====== Data extract ======
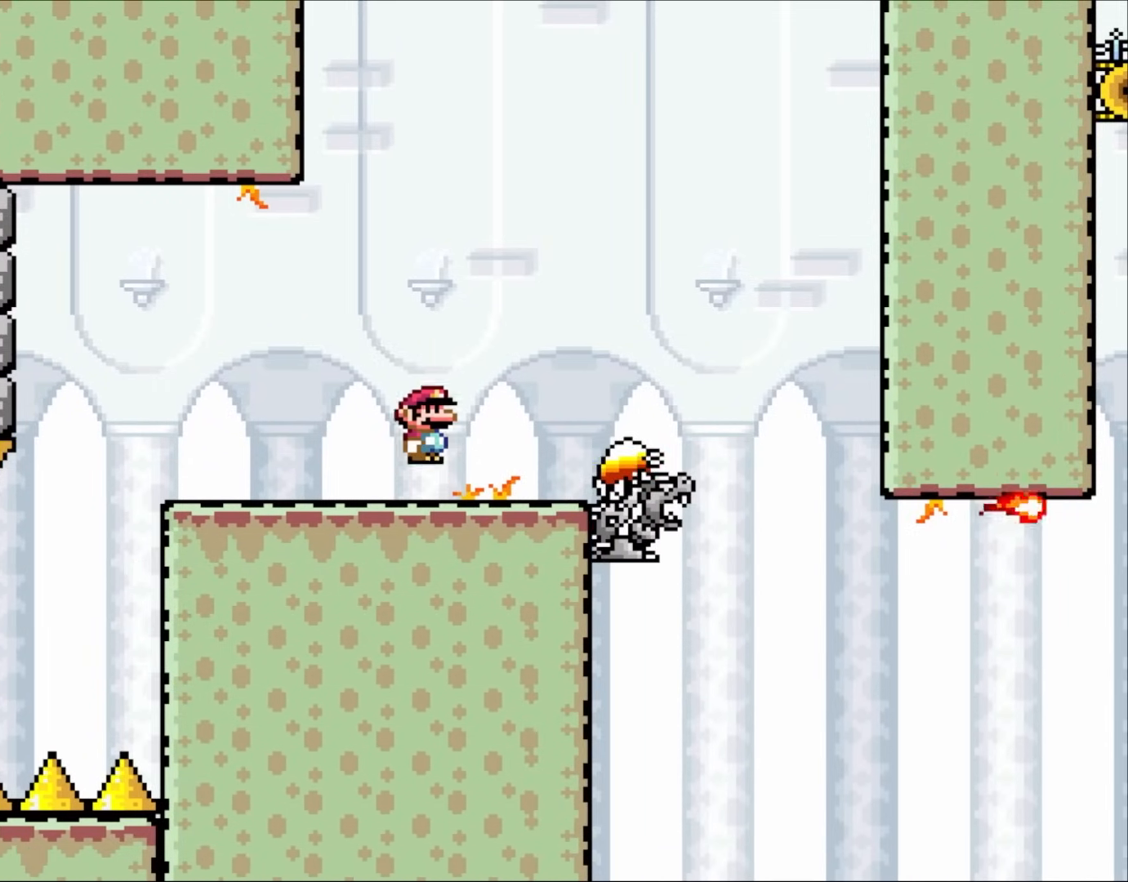
{"buttons": ["X", "DPAD_RIGHT"], "events": [[33, "DPAD_RIGHT", "down"]]}
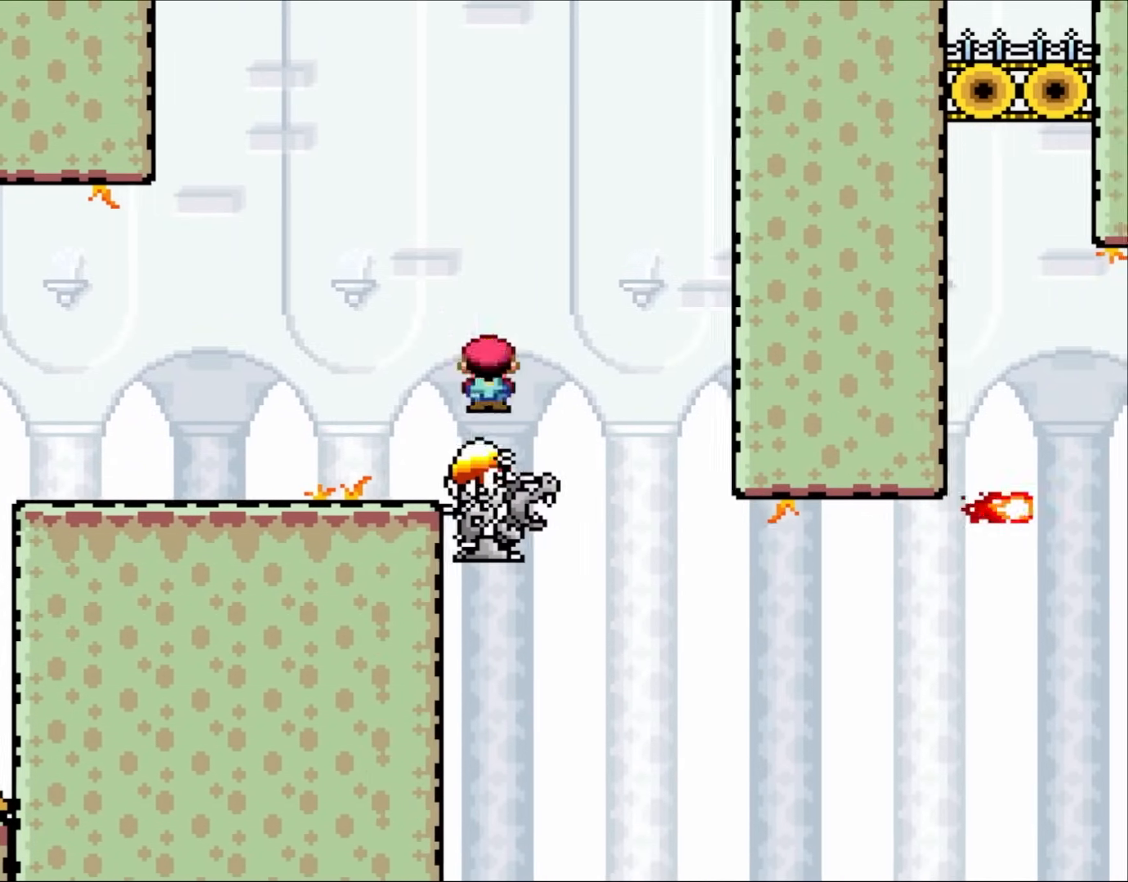
{"buttons": ["X"], "events": [[33, "DPAD_RIGHT", "up"], [50, "DPAD_LEFT", "down"], [200, "DPAD_LEFT", "up"]]}
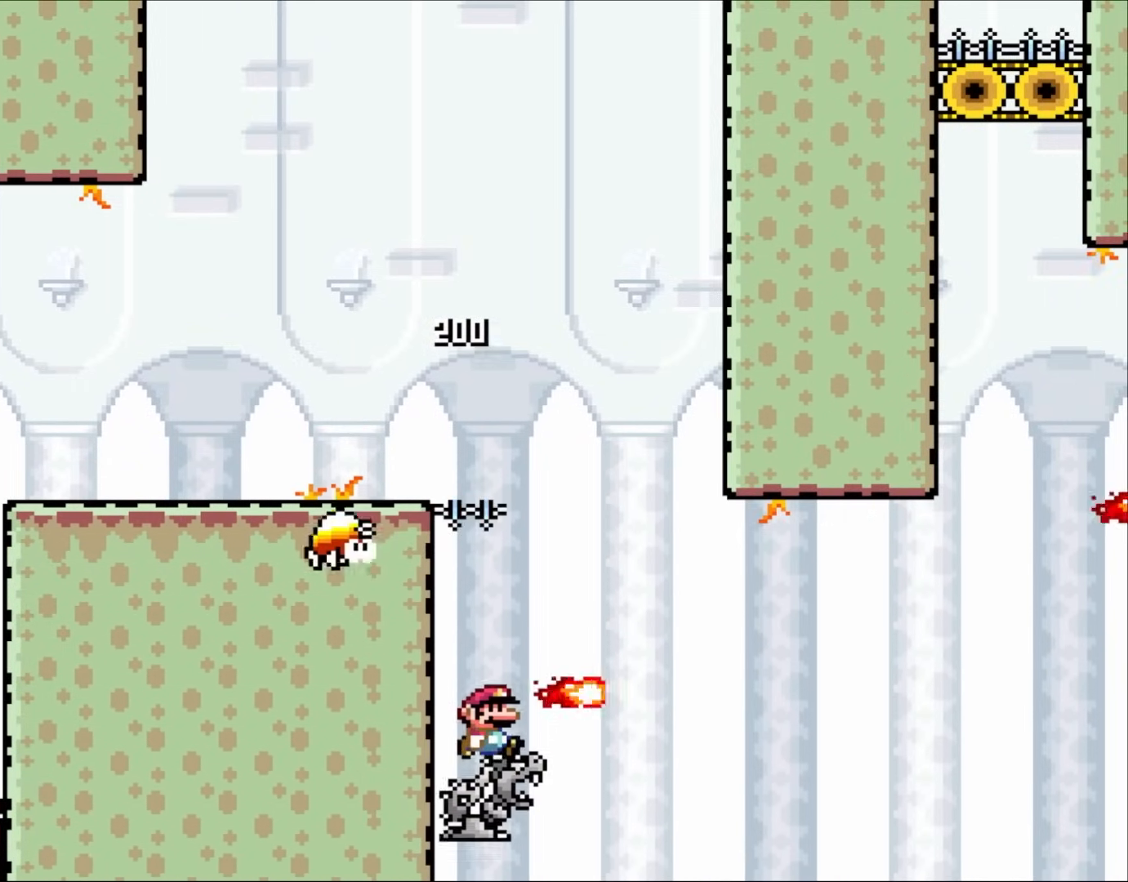
{"buttons": ["X", "DPAD_RIGHT"], "events": [[50, "DPAD_RIGHT", "down"]]}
======
_Task brief_. The data above are to be repeated word for word, with any pictures left out.

_Answer for the task_.
{"buttons": ["X", "DPAD_RIGHT"], "events": [[33, "DPAD_RIGHT", "down"]]}
{"buttons": ["X"], "events": [[33, "DPAD_RIGHT", "up"], [50, "DPAD_LEFT", "down"], [200, "DPAD_LEFT", "up"]]}
{"buttons": ["X", "DPAD_RIGHT"], "events": [[50, "DPAD_RIGHT", "down"]]}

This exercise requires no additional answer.